The Sleeping Beauty
On most of our journeys we have used the walk to directional finder on our phone maps.
We are given a point by the crew where they will meet up with us and then we track to that point along the wall. The amazing thing about this app is when you get into a village or city, its finds the quickest route out along crazy little paths and back alleys, the next thing is you are back onto the wall and off you go. Even in the deep rural areas, somehow we manage to find a farm rack or path that gets us to the end point, but like any tech, some days it goes wrong.
We were blindly following the app down a river bed leading through the massive ‘Wadies’ (dongas) and valleys trying to get back to the wall as in this specific area there were just watch towers. The next thing we find ourselves in a developed tourist area, people and cars everywhere. On we go following the map into the resort which turns out to be a whole series of Buddhist caves and a whole lot more. There were rows of stalls, touristy stuff, food stands and the rest. The next thing we hit a security barrier and are stopped. Trying every charade skill we have in trying to explain where and what we are doing, nothing helped. Then came the worst. “Passport please “and the hand signal, “come with me!”

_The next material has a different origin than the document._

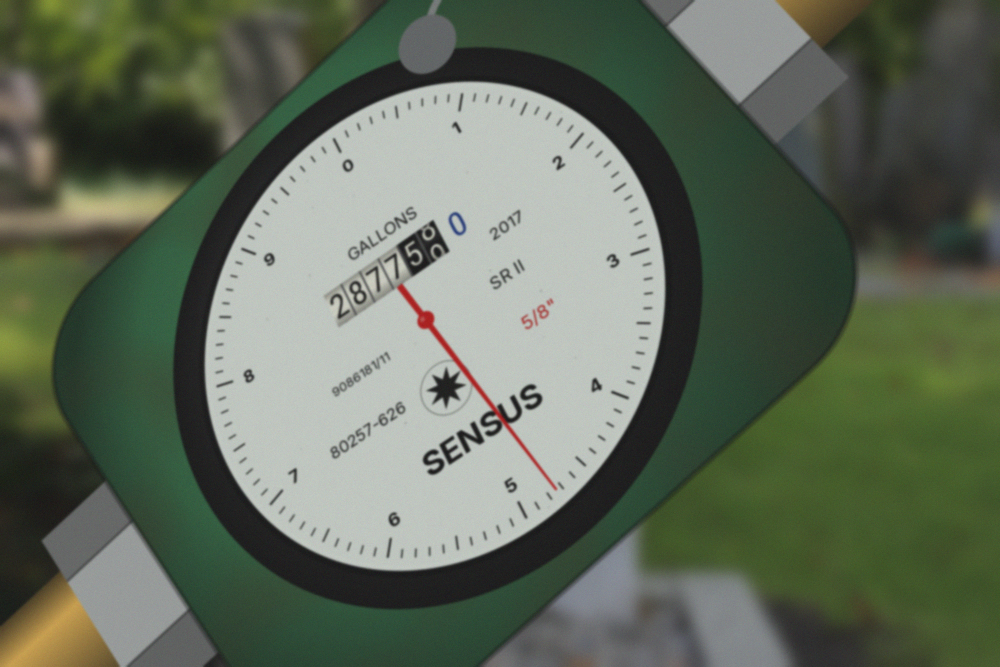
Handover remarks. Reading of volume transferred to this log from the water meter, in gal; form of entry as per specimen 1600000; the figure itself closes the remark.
2877584.7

Off we trundled to the office.
I remember saying to Andy – “We are in the shit, the last time I was asked for a passport in China and didn’t have it there was an issue”.

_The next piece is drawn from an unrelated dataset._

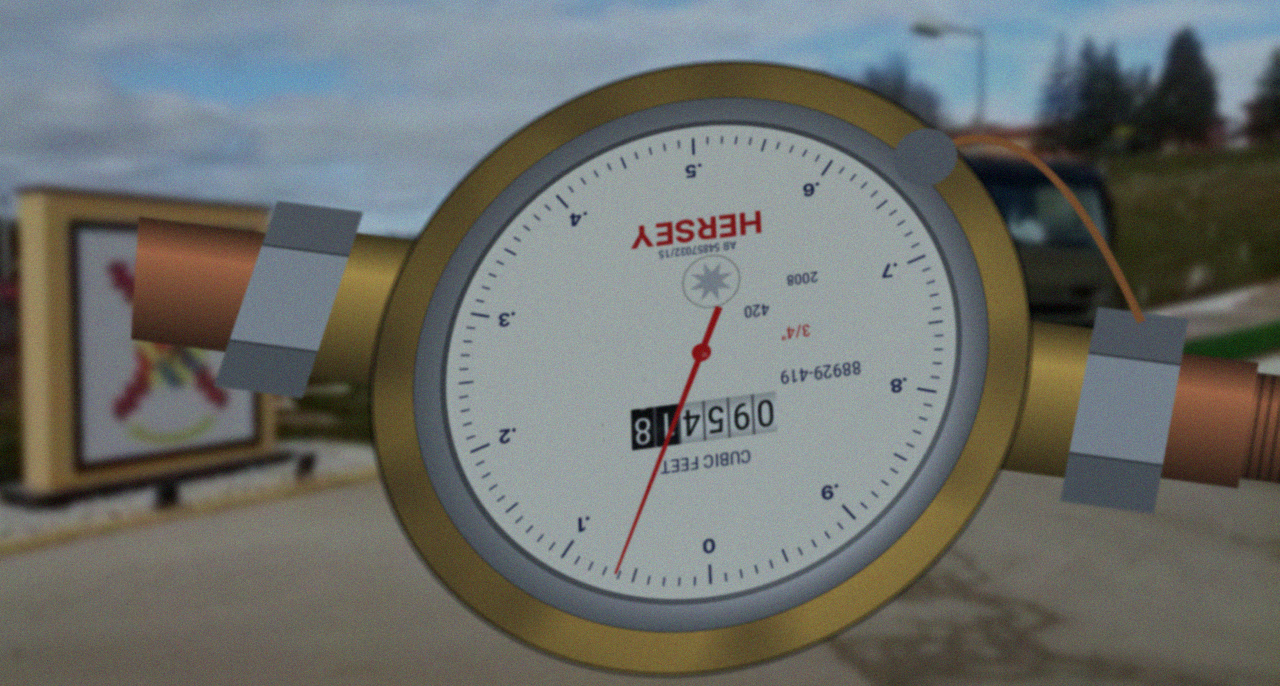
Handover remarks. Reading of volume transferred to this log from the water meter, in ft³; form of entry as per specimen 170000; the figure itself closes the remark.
95418.06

The explanations continue and in the end we worked out that they thought we were trying to get access without paying. Eventually an official arrived and could speak English. We now managed to sort everything out, but still no access allowed, and it was explained that there was no way through as the whole area had a 4-metre wall around it, so basically it was back the way we came. This meant that we would have an extra 10km to do. So, it was back to the only thing we knew. Our default setting, which is – “There must be a way out and we will find it!”

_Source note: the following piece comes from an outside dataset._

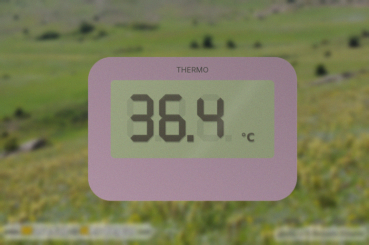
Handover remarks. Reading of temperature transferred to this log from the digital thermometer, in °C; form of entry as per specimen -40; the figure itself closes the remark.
36.4
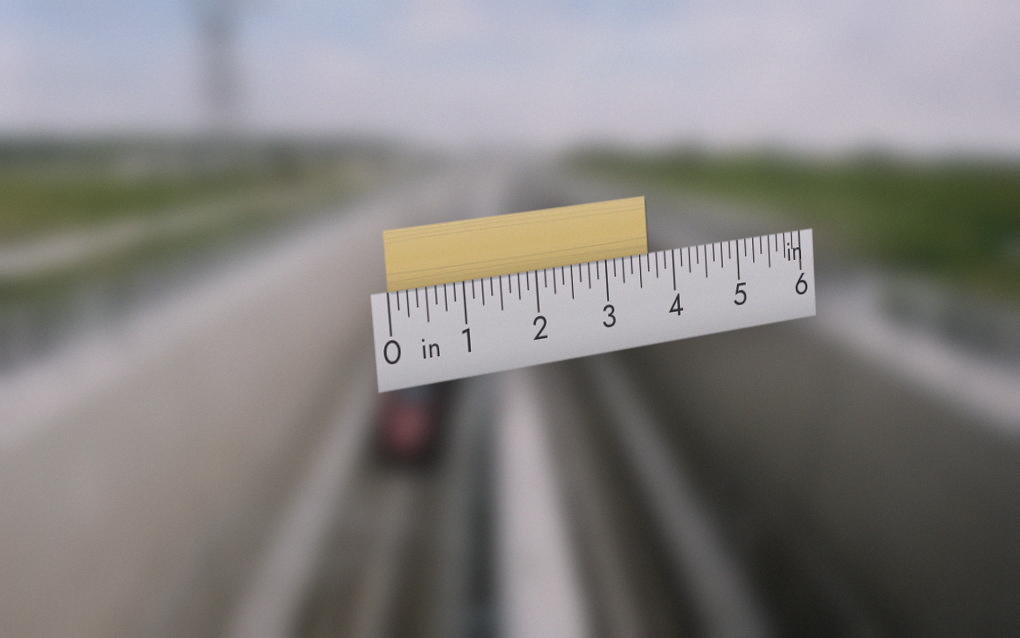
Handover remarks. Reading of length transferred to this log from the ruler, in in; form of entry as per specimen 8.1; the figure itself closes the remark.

There was no way that we were going to do the 10km extra.
We headed towards the parking lot and the right turn to the exit, but no, we turned left and headed up the side of all the building and into the parklands; it wasn’t 10 minutes, there it stood, a massive 4 metre wall we were told about. All we could now do was walk along this wall to try and find a way over, a tree, or something. After a few minutes we came to a road leading parallel along the wall and straight to a guard house with a massive gate in the wall – was this an opportunity, or it was back to the office to please explain?
A motor cycle was parked in front of the guard house, I cautiously walked up to the window and peaked in; there sprawled out on the bench was the guard fast asleep, belly rising and falling as he lay. I quickly signalled to Andy and pointed to the gate, maybe there was a way over. Both of our eyes then caught it at the same time, the padlock was open, but hooked through the latch. We quietly approached, unhooked the lock and pushed the massive gate open on its rollers just enough to squeeze through. As I went through, my rucksack hooked the lock and there was a massive clang.
We froze – nothing happened, and we slipped through and quietly closed the gate and Andy replaced the lock.
We were like two loaded springs, we just could not wait to get out; as soon as Andy got the lock back in place we shot up over the hill and into the distance, hearts beating like a couple of escapees.